#### What the exercise asks
With pictures removed, print the listing exactly.

---- Records for this exercise

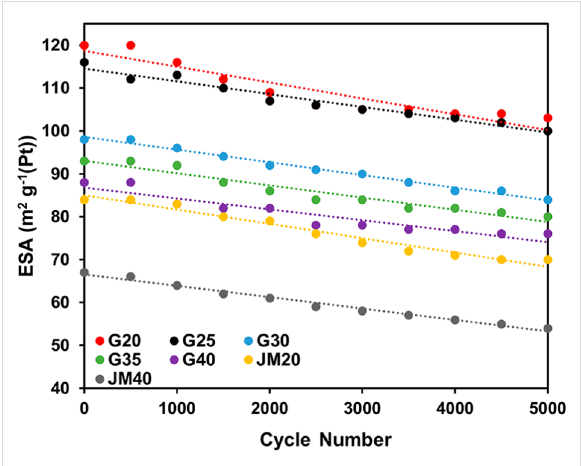
Figure 7: Dependence of the ESA of the catalysts on the number of stress test cycles.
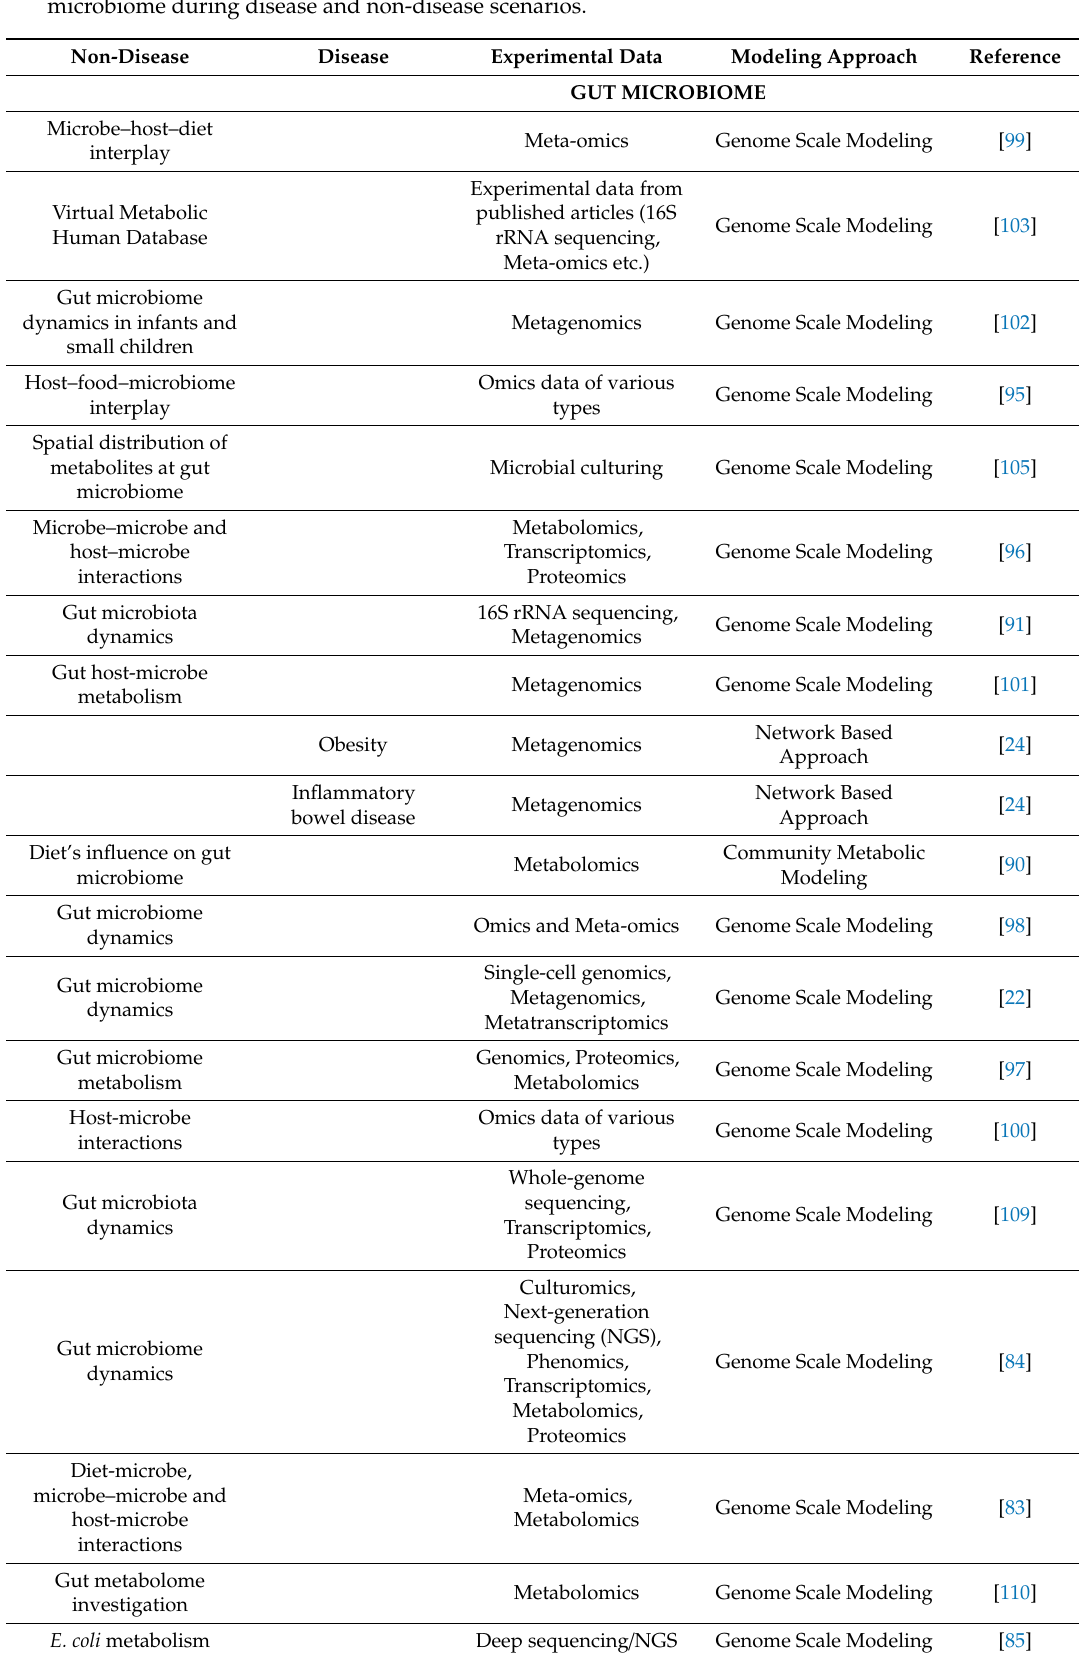
Table 1. Summative table of all the modeling studies performed on Gut, Oral, Skin and Vaginal microbiome during disease and non-disease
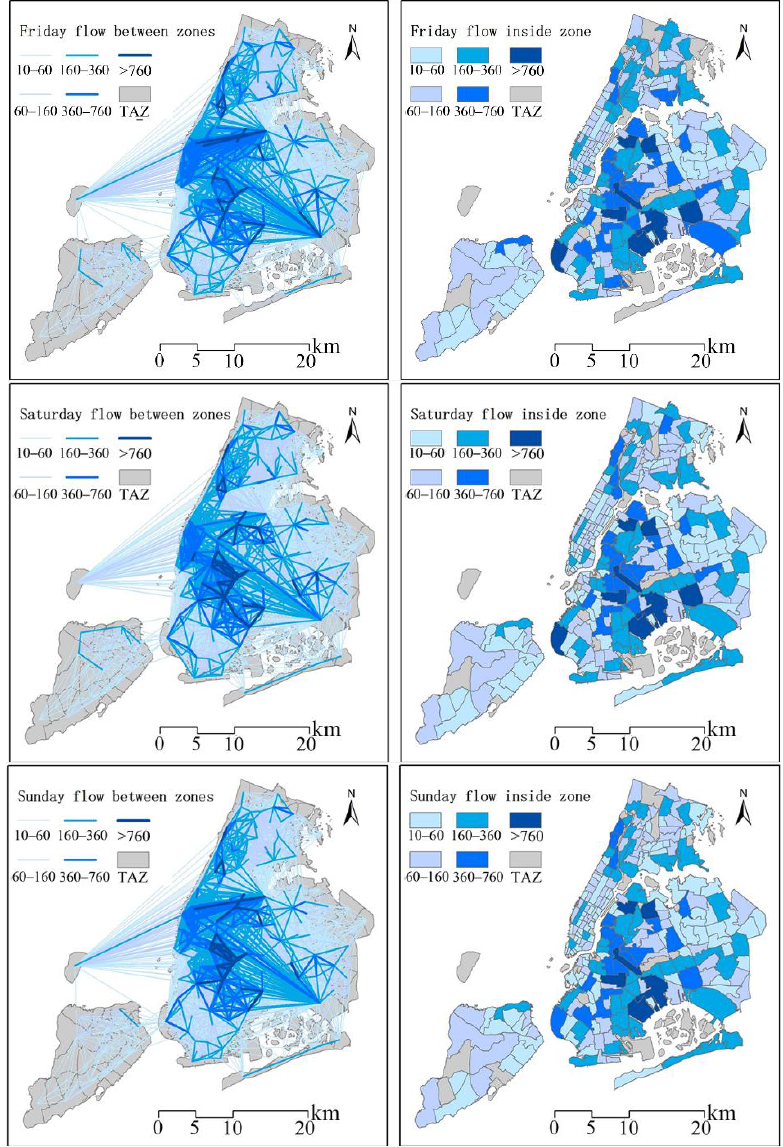
Figure A4. Travel spatial structure diagram from Monday through Sunday in New York.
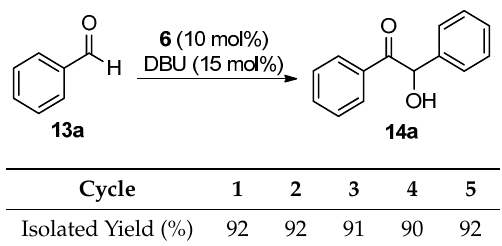
Table 3. Recycling experiments using polymer 6 a .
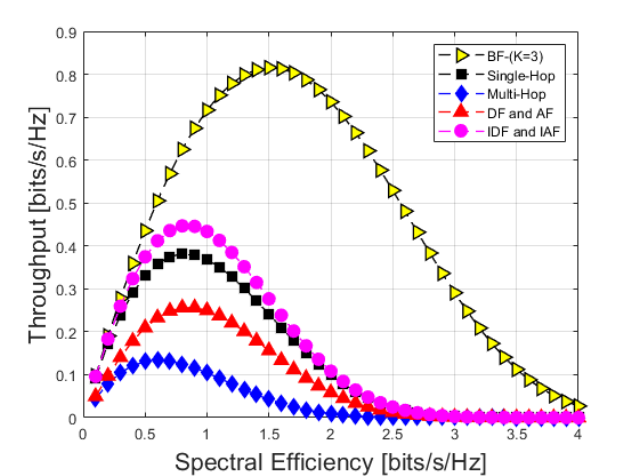
Figure 9. Throughput vs. spectral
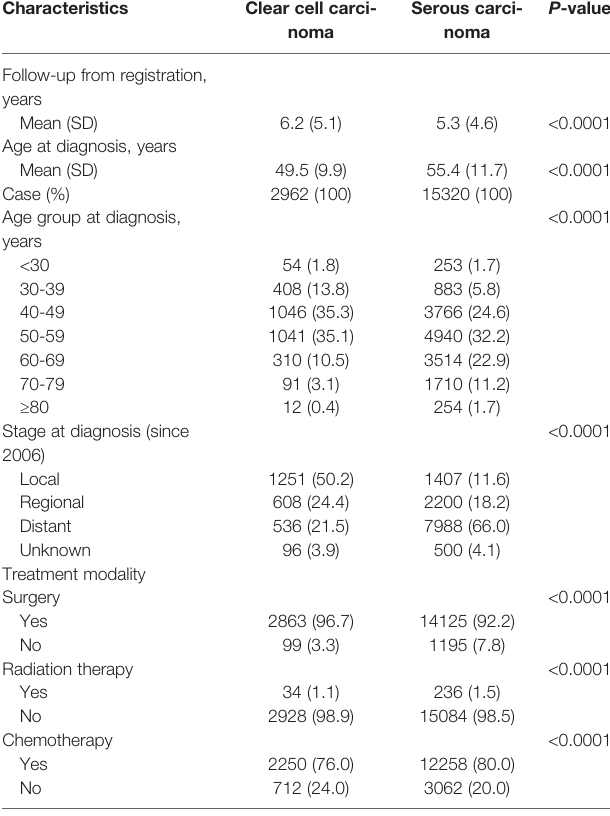
TABLE 3 | Characteristics of patients with primary ovarian clear cell carcinoma and serous carcinoma in Korea. Characteristics Clear cell carci-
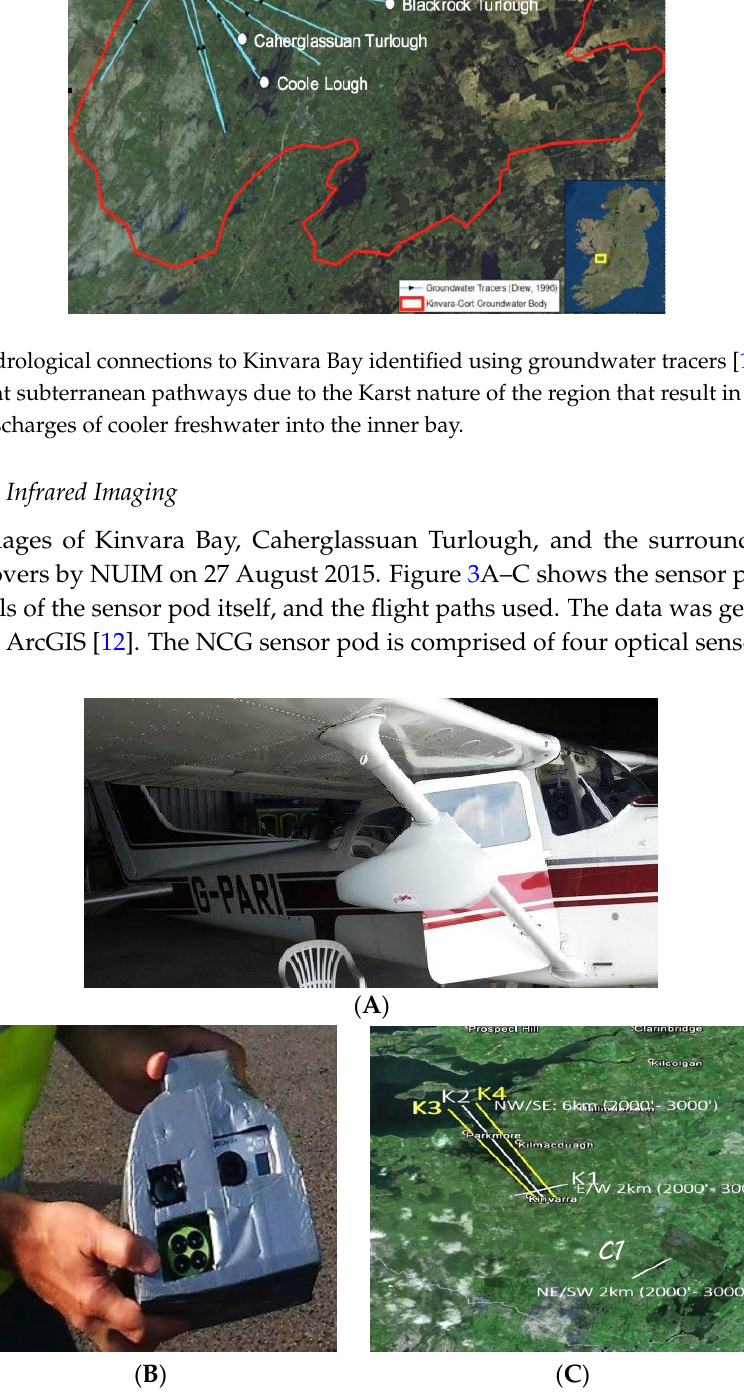
Figure 3. ( A ) Sensor pod mounted on the wing strut of a Cessna 172 light aircraft; ( B ) The NCG sensor pod used to acquire data; ( C ) Flight paths for aerial flyovers of Kinvara Bay and catchment area. K1 covers the inner bay while K2, K3 and K4 map the length of the bay from Kinvara to the mouth of the bay.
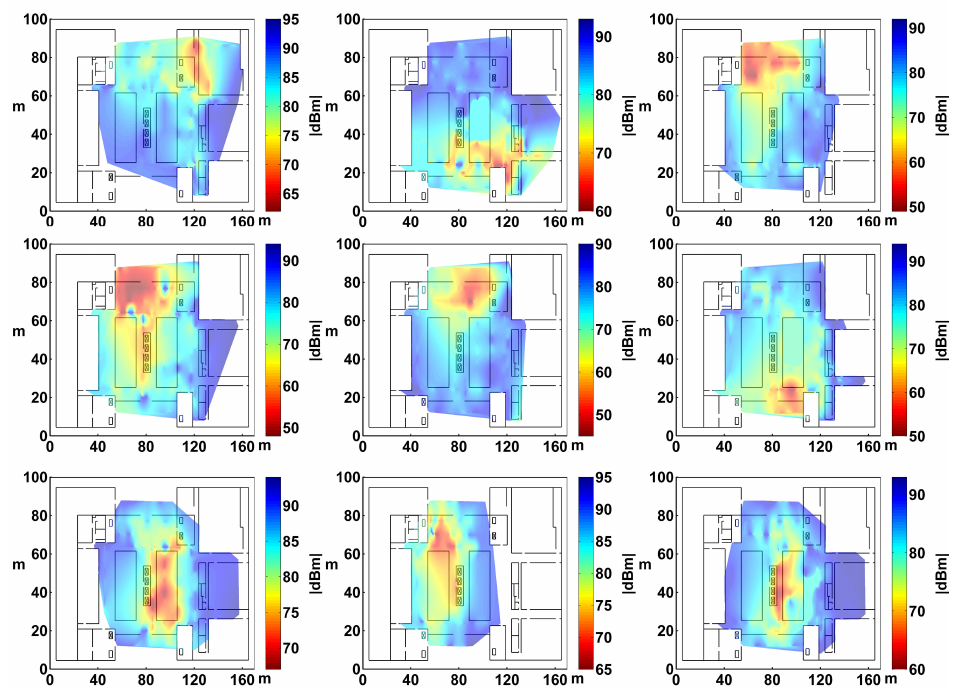
Figure 9. The visual results of radio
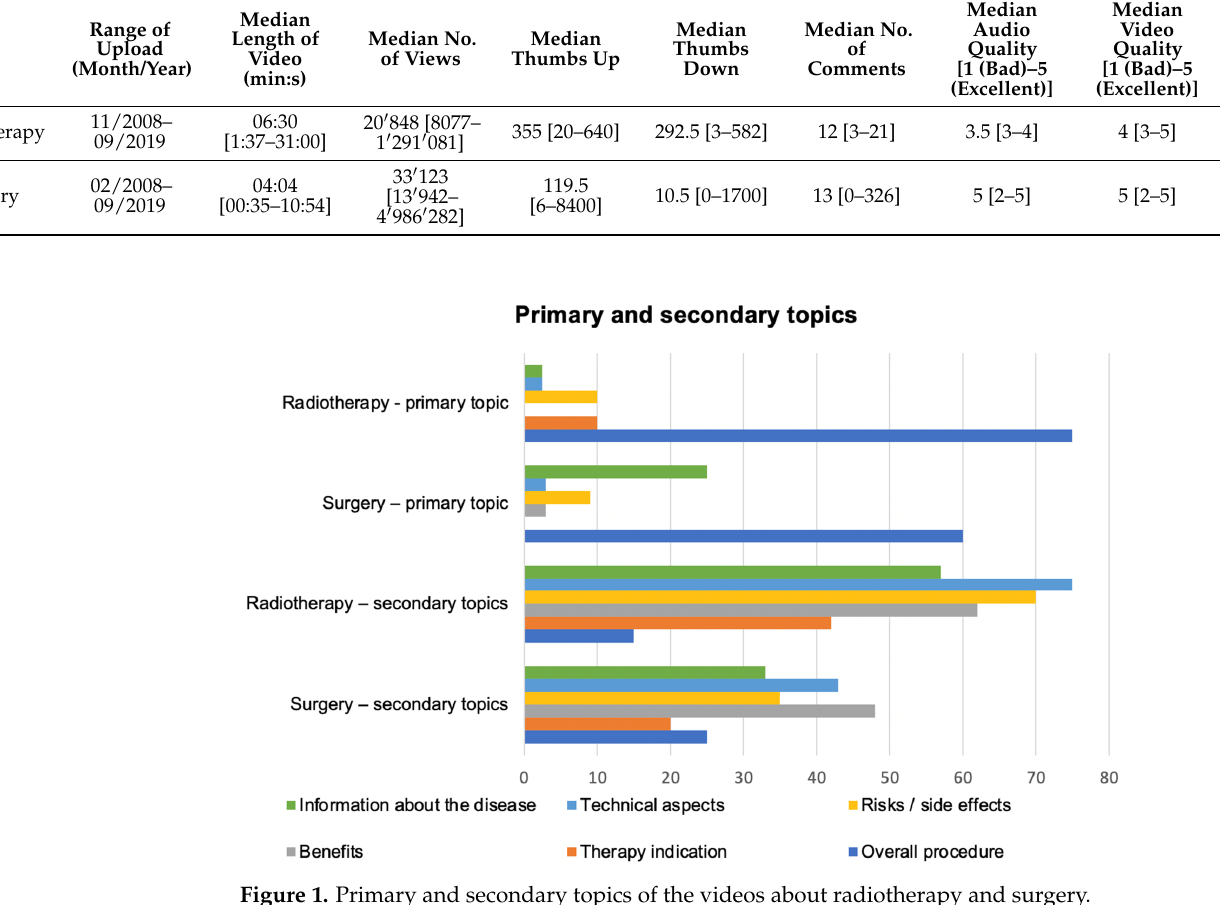
Figure 1. Primary and secondary topics of the videos about radiotherapy and surgery.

--------

#### Expected answer
Figure 7: Dependence of the ESA of the catalysts on the number of stress test cycles.
Table 1. Summative table of all the modeling studies performed on Gut, Oral, Skin and Vaginal microbiome during disease and non-disease
Figure A4. Travel spatial structure diagram from Monday through Sunday in New York.
Table 3. Recycling experiments using polymer 6 a .
Figure 9. Throughput vs. spectral
TABLE 3 | Characteristics of patients with primary ovarian clear cell carcinoma and serous carcinoma in Korea. Characteristics Clear cell carci-
Figure 3. ( A ) Sensor pod mounted on the wing strut of a Cessna 172 light aircraft; ( B ) The NCG sensor pod used to acquire data; ( C ) Flight paths for aerial flyovers of Kinvara Bay and catchment area. K1 covers the inner bay while K2, K3 and K4 map the length of the bay from Kinvara to the mouth of the bay.
Figure 9. The visual results of radio
Figure 1. Primary and secondary topics of the videos about radiotherapy and surgery.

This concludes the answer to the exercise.